Altria Group (NYSE:MO) is the next high-yielding dividend stock, with a yield of almost 5.2%. The tobacco giant has struggled to grow in recent years, with trends toward reduced cigarette smoking in the U.S. and with the company's business now limited to domestic tobacco after its spinoff of Philip Morris International several years ago. Yet Altria continues to make the most of its leadership role in the tobacco industry, working to navigate through increased regulation and looking for potential growth in electronic cigarettes and other innovations that could lead to a rebound in sales in the future.

The next two companies on the high-yielder list are both utilities, although they've come at the industry from dramatically different directions. Southern (NYSE:SO) is more of a traditional utility, with a diversified mix of power plants using various types of fuel to generate electricity. In recent years, low natural-gas prices and increasing regulation on coal-fired plants have led Southern to make a huge shift in its portfolio of power plants. Southern has moved forward on several fronts, including building new natural-gas plants, building a so-called "clean coal" gasification plant, and seeking new nuclear capacity in an effort to avoid the environmental-compliance costs involved with traditional coal-fired plants. Even with huge capital budgets, Southern has maintained a 4.9%.

Meanwhile, Exelon (NYSE:EXC) yields 4.5%, with much more reliance on nuclear power.
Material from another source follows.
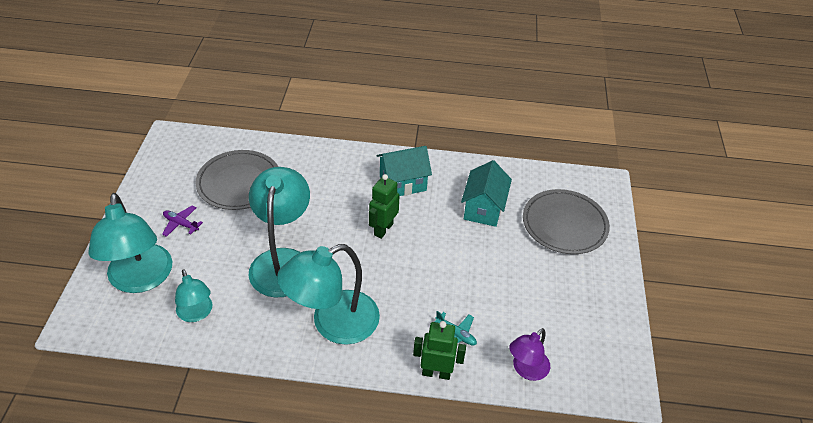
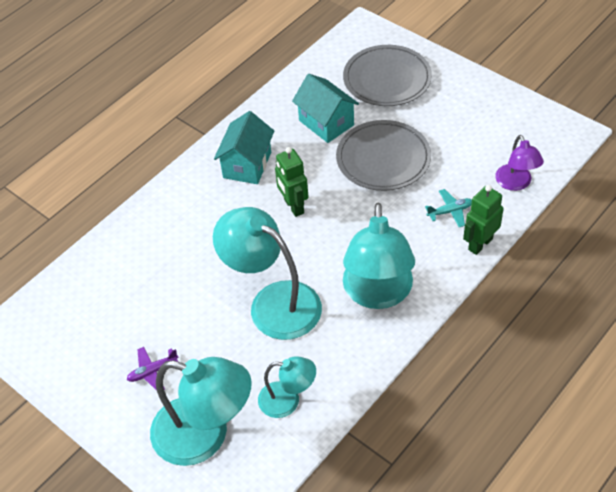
camera: 50 degrees left, 5 degrees up
(239, 183) = (134, 297): grey plate -> grey plate (383, 159)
That gave Exelon a huge competitive advantage until cheap natural gas came around, as the predictable low-cost nature of nuclear power generation gave it the ability to keep costs stable even in volatile markets for fossil fuels. But even as cheap natural gas has threatened that competitive advantage, Exelon hasn't made big moves to reduce its reliance on nuclear power, instead choosing to use a hedging strategy to protect itself from adverse industry trends. The upside of that strategy is protection from further low prices in electricity rates, but the cost is that it will reduce Exelon's ability to profit when rates recover.

Telecoms, utilities, and tobacco have long been among the highest-yielding industries in the stock market, and it's no surprise to see these blue-chip companies among the top yielders in the S&P. Even the largest companies have some dividend risk, but these four companies could continue to have impressive yields well into the future.